Fianna Fail now faces a challenge for its self-proclaimed Republican soul, this
time in a head to head with Sinn Fein, which is also stealing what is left of
its populist quasi left-wing appeal. It can do nothing about it as it still
tarred with the brush of economic mismanagement as well as the harsh programme
of recovery. The omens do not appear good. Already some analysts are drawing
analogies with what happened in Northern Ireland, where Sinn Fein has
shouldered aside the SDLP.

Sinn Fein has a formidable party machine and a hard –headed leadership. And, it
should not be forgotten, two decades ago a sizeable rump of the political wing
of the Official IRA began the odyssey that led to membership of a government
coalition (as the Democratic Left), before eventually merging with the Labour
Party, where it soon took over leadership. Could this process be about to be
repeated, ceteris paribus?

Lest we forget, however, these events in Ireland have a slightly “phoney war”
feel to them They are taking place against the background of on-going
uncertainty in the international economy We have our own problems, and we are grappling
with them. Indeed we’ve earned brownie points for being the good guys and
taking our medicine within the EU, unlike the Greeks. The current popular line
is that Ireland will be well placed to take advantage of the world economic
recovery, when it comes. In one form or another all the political parties buy
into this line.

Whether we can deal with the debt mountain tends to be glossed over, or, in a
classic example of doublethink, our debt is dismissed as being something that
will be subsumed in the new arrangements to follow a realignment of the world
financial situation.This may well be, but there seems little or no appreciation
of, and certainly no informed debate on, the collateral damage for Ireland that
any such realignment would entail or, indeed of the type of catastrophic global
economic situation which would necessitate such a realignment.

The Left, with Sinn Fein as cheerleader in chief, has embraced with enthusiasm
the localised alternative of a national debt default. This tends to be viewed
through Micawberish spectacles, an approach reinforced, up to now, by the
perceived pussyfooting approach of the EU heavy hitters to the struggles of
Greece actually to implement a rolling programme of austerity. The grim reality
of what was involved for ordinary people when Argentina defaulted, or when the
Russian economy collapsed, has had little airing here. What happened in a
remote country far away could never happen to Ireland! Sadly, it could.
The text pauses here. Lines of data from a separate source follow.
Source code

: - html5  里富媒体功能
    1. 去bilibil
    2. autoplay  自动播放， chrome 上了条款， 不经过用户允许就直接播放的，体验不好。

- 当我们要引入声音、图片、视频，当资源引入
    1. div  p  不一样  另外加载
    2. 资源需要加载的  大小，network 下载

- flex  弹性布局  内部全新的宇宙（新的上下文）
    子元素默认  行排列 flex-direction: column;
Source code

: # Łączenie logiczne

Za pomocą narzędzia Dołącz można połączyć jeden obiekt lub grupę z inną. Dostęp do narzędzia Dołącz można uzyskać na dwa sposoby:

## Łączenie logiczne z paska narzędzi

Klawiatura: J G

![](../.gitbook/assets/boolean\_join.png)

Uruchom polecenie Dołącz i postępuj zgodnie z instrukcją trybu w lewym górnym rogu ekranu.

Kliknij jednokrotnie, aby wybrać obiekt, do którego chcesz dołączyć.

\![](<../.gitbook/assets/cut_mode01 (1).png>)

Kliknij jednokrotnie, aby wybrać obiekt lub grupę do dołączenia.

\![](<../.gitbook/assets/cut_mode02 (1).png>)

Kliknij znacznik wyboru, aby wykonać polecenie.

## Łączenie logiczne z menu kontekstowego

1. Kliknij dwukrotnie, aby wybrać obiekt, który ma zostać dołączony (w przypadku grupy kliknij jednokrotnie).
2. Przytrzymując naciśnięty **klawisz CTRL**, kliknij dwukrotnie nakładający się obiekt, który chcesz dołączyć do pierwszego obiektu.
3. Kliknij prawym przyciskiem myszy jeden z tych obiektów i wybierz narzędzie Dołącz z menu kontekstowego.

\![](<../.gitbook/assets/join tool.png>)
Here again crystal ball gazing can prove difficult. The international economy
may well go into meltdown. As the cliché would have it we are now in uncharted
waters.And if the world economy does collapse the next generation of economic
commentators and pundits will point to the events of the last three years-
since Lehman collapsed – and will conclude that the signs were there for all to
see, that there was a sequence of events almost teleological in nature which
brought about the collapse.Frankly the only things clear at the moment are that
the future is a hidden book and that the major political leaders worldwide are
agreed only on their fear of the unknown and what the future may bring.

Much can happen in a year. Greece may well default over the next twelve months,
in a process that began earlier and with consequences that will long persist.
Ireland seems to have bottomed out economically in some respects but the when
and how of recovery is contingent on many factors. We may get a helping hand –
Eurobonds or a common Eurozone debt have been talked about. So has a
fundamental restructuring of the Euro and the EU constitution itself.There are
even references to how the young USA launched the Dollar in 1790. What will
happen? Who can tell? The political obstacles to surmount seem almost as
formidable as teaching a horse to talk.”